-- SHORT TASK 1 --
From the 1928 Chicago chapter summary, list every question given under "Themes & Universal Questions."
-- SHORT TASK 2 --
Resume the 1928 Chicago chapter summary, writing on from its final line.

-- SOURCE PASSAGE --
▬▬▬▬▬▬
Chapter 1 Summary
The Past, 1928
In 1928 Chicago, at the height of the construction boom following the 1909 Plan of Chicago, Reggie, Elisa and Bernard defy social codes to spend an afternoon together downtown. They run headlong into the contradictions of racial and class discrimination, and they must decide to stand and fight or protest another day, another way.
Themes & Universal Questions
|Infrastructure and transportation
- Who is the city for?
- Who does the city belong to?
- What is public space in a city?
- Who decides what makes up public space and who is welcome?
- What does civic engagement look like?
▬▬▬▬▬▬
-- Collected data --
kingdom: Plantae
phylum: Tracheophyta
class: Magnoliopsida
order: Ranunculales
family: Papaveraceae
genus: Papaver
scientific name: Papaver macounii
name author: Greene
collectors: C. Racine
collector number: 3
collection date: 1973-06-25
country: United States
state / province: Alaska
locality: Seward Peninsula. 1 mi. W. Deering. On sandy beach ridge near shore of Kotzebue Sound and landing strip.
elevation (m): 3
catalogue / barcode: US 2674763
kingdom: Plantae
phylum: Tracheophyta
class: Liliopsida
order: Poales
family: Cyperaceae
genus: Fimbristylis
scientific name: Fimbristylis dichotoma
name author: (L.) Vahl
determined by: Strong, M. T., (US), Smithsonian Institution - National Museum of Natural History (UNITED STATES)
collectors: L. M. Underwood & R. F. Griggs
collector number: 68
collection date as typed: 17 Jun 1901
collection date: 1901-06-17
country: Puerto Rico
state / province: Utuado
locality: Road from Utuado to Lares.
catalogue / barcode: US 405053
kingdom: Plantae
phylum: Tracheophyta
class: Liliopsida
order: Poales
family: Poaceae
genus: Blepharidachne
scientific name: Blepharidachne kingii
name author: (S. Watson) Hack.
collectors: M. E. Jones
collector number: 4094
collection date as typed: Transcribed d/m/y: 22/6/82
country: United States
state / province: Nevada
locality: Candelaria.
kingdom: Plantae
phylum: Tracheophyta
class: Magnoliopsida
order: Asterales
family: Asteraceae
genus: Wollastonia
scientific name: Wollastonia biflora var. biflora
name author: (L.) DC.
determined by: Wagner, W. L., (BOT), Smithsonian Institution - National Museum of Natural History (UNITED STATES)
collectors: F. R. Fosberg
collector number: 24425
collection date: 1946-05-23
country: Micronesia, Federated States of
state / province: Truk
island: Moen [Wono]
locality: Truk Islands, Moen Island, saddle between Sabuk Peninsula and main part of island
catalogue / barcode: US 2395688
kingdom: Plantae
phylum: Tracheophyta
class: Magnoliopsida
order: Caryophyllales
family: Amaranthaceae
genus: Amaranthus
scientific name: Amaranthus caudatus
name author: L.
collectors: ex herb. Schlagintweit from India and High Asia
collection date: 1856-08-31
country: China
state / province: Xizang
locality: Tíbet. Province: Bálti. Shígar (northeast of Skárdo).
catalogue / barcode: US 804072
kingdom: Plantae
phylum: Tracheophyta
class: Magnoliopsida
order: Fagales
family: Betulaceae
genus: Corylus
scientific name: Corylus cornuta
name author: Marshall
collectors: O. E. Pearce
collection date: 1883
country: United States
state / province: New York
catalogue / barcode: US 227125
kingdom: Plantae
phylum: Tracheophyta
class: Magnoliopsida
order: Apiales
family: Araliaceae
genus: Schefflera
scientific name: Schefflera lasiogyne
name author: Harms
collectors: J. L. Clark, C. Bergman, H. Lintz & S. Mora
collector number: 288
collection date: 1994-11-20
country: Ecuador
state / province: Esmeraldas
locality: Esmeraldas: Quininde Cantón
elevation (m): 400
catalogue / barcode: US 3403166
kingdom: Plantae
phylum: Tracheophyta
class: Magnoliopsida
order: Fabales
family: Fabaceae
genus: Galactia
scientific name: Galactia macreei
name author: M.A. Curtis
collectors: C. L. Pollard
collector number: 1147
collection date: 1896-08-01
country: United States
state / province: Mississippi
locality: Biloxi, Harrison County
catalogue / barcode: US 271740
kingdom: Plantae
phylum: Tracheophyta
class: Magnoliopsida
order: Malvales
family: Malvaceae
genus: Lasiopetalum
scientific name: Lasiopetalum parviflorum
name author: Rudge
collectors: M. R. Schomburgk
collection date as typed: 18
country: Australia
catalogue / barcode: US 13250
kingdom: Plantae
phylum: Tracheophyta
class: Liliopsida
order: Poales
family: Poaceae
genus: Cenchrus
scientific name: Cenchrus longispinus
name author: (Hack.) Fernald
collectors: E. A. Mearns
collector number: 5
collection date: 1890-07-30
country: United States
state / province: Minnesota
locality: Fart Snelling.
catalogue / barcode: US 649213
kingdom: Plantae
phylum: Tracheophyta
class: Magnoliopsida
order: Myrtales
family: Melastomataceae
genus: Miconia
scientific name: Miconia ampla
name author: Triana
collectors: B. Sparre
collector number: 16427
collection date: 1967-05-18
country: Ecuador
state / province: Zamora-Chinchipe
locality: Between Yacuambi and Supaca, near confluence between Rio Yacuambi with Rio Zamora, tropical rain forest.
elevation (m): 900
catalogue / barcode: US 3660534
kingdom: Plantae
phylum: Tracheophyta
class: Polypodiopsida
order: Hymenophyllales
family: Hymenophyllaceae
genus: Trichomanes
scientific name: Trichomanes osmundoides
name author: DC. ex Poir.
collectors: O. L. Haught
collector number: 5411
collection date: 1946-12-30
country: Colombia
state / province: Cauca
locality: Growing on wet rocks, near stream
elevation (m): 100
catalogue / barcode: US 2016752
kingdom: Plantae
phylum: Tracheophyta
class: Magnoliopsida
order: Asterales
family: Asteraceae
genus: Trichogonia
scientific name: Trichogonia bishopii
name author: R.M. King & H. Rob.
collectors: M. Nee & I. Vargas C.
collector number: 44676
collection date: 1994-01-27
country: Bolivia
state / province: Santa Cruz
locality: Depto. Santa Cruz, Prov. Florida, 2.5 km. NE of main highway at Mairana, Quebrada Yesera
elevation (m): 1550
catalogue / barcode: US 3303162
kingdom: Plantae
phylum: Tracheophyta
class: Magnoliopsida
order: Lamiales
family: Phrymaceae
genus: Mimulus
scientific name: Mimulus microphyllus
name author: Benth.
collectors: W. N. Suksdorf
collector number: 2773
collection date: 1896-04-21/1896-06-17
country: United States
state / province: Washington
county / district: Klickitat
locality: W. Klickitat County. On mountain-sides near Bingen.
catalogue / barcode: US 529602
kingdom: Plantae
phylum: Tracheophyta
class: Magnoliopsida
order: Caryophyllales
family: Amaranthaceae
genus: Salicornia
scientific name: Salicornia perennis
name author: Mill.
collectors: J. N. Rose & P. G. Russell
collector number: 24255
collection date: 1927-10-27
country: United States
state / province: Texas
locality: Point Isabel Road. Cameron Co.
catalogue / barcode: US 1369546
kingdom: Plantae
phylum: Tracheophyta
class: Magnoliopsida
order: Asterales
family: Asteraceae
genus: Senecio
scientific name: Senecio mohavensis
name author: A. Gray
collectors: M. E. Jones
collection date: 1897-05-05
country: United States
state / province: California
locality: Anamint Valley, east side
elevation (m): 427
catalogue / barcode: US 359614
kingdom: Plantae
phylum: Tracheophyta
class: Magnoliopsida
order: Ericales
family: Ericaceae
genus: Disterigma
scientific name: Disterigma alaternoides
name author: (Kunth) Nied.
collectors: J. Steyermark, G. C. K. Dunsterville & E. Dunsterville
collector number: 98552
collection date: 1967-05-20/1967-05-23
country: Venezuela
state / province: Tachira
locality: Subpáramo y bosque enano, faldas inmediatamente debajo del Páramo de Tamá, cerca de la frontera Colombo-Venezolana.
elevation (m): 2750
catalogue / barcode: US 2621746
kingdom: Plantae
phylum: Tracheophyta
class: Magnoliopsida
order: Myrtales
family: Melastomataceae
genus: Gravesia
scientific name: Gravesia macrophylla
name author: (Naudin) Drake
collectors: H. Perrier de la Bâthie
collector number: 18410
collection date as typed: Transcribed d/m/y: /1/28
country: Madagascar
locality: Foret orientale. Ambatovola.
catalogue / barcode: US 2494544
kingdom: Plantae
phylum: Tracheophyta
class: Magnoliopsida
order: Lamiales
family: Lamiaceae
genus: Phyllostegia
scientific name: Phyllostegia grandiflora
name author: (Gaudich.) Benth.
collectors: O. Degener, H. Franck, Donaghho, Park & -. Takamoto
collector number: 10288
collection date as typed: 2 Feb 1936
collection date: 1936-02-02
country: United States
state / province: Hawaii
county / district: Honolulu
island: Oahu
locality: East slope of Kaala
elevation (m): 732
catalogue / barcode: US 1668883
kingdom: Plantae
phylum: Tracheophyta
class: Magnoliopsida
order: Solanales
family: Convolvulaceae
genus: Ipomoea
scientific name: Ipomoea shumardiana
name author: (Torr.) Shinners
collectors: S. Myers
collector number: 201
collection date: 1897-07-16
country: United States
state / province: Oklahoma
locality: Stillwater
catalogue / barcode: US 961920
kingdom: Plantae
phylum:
▬▬▬▬▬▬
-- EXERCISE ANSWER 1 --
- Who is the city for?
- Who does the city belong to?
- What is public space in a city?
- Who decides what makes up public space and who is welcome?
- What does civic engagement look like?

-- EXERCISE ANSWER 2 --
Reggie is the son of two business owners in Bronzeville. His parents migrated to Chicago’s “Black Belt” from Mississippi in the 1910s to escape the racial violence and discrimination of the Deep South and find new opportunities in the North. They own a diner in the heart of the hustle and bustle of the Black Metropolis known as Bronzeville, centered around 47th and Grand Boulevard (originally South Parkway; renamed Dr. Martin Luther King Jr. Drive in 1968). Reggie is a paperboy for the Chicago Defender, the “most important black metropolitan newspaper in America,” (The Encyclopedia of Chicago) and the paper’s journalists frequent his parents’ nearby diner. Reggie wants to be a journalist and keeps a diary. He meets Elisa Gallo at her food stand on Maxwell Street, about 5 miles north of Bronzeville, when his parents send him to the market to buy supplies for their diner. The two become friends and they explore the city together, often when Reggie is in search of a story to pitch to the Defender.
The character of Reggie is inspired by the life of Chicagoan Levi Williams (born 1913, Texas) who lived at 31st Street and Giles Avenue, with his parents, Morris and Annie Williams, brother Morris Jr., and sister Willa. The Williams were part of the Great Migration, moving from Texas to Nebraska before settling in Chicago. The family owned a restaurant at 427 East 31st Street.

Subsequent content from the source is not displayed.